How does splitting a matrix in blocks improve cache hits?

Question

I am trying to understand the concepts of caches and blocking in matrix. I am trying to transpose a matrix.

I understand the concept of row-wise memory layout, so I get that when I am trying to access the data row-wise, I get fewer cache-misses as compared to column wise.

  for( int i = 0; i < n; i++ )

    for( int j = 0; j < n; j++ )

      destination[j+i*n] = source[i+j*n];

So for the source matrix, I will have fewer cache misses, while for destination I will have more cache misses.

---

Here is code with blocking

for (int i = 0; i < n; i += blocksize) {
    for (int j = 0; j < n; j += blocksize) {
        // transpose the block beginning at [i,j]
        for (int k = i; k < i + blocksize; ++k) {
            for (int l = j; l < j + blocksize; ++l) {
                dst[k + l*n] = src[l + k*n];
            }
        }
    }
}

The code above makes use of blocking technique. I can't quite understand how does blocking help with the performance?

Answer 1

Yes, you'll have more cache hits on one side than on the other.

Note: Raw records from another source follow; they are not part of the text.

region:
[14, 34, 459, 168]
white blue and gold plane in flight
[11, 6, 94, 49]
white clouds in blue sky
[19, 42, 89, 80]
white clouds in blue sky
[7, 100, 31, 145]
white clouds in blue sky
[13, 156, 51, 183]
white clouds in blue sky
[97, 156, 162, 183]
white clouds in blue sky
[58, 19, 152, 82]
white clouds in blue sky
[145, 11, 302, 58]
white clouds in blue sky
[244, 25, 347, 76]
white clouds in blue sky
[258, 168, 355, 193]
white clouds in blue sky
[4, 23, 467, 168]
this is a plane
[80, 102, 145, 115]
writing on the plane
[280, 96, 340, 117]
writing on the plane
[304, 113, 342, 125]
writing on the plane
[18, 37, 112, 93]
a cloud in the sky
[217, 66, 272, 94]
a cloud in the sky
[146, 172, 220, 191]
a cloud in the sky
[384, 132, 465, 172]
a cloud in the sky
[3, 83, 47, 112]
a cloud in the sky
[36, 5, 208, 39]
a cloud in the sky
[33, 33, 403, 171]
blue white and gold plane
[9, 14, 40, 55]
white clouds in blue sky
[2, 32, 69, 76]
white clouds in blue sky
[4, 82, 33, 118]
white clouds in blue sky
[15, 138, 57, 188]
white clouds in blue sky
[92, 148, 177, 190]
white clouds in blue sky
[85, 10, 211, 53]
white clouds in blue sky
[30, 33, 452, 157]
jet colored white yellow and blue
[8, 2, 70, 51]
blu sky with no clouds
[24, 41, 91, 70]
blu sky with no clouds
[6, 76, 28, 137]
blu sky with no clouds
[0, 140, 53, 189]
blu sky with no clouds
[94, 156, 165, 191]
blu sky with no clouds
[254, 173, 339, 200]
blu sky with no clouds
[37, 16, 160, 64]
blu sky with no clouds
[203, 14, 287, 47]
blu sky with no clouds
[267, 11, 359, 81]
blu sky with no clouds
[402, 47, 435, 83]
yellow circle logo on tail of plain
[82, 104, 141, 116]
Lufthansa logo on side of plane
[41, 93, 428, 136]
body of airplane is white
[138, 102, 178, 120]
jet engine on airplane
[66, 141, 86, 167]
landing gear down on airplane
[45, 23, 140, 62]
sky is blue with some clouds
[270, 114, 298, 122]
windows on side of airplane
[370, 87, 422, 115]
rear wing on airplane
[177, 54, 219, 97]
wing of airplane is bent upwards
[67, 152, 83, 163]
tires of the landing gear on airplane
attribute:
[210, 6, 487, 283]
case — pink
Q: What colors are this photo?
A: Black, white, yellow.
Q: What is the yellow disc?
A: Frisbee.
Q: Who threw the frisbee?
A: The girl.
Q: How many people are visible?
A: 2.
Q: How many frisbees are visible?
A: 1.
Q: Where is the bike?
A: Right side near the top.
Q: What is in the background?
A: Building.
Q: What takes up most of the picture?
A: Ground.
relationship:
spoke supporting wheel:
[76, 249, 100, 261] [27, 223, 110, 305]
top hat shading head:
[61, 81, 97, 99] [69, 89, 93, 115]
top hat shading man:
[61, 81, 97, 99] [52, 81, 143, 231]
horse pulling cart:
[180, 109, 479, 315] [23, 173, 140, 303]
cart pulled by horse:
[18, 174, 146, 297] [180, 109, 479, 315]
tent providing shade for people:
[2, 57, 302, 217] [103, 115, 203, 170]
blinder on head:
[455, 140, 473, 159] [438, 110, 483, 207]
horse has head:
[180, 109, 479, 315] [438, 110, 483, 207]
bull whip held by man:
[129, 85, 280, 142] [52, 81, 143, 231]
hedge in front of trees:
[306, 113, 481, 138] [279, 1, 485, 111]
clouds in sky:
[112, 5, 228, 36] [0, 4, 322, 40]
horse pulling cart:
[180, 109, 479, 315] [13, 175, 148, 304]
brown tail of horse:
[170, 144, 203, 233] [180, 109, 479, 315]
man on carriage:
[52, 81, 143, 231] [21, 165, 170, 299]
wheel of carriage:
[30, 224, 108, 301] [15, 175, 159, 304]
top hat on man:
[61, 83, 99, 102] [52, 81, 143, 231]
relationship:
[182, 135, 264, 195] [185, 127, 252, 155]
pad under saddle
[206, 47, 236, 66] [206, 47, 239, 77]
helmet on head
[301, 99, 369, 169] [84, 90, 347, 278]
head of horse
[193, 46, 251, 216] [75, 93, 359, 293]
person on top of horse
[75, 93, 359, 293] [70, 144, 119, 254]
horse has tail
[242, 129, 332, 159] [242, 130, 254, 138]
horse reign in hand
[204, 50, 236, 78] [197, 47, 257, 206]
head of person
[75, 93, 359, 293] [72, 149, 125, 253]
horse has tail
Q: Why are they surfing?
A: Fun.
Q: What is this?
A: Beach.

The trick, though is to break it into small enough pieces, so that, they can be 'reused' while processing.

E.g. in the example above, we'll have 1 cache miss on src matrix and 4 on dst size (I've picked cache line size of 4 elements and block size of 4 elements, but that's just coincidence).

If the cache size is greater than 5 lines, we will have no more misses while processing the line.

If the cache size is smaller than that, there will be more misses as the lines will be crowding out each other. In this case src will stay in cache as more used and dst one's will be dropped thus giving us 16 misses on dst side. 5 looks better than 17 :)

So by controlling the size of the block being low enough, we can have reduce cache miss rate.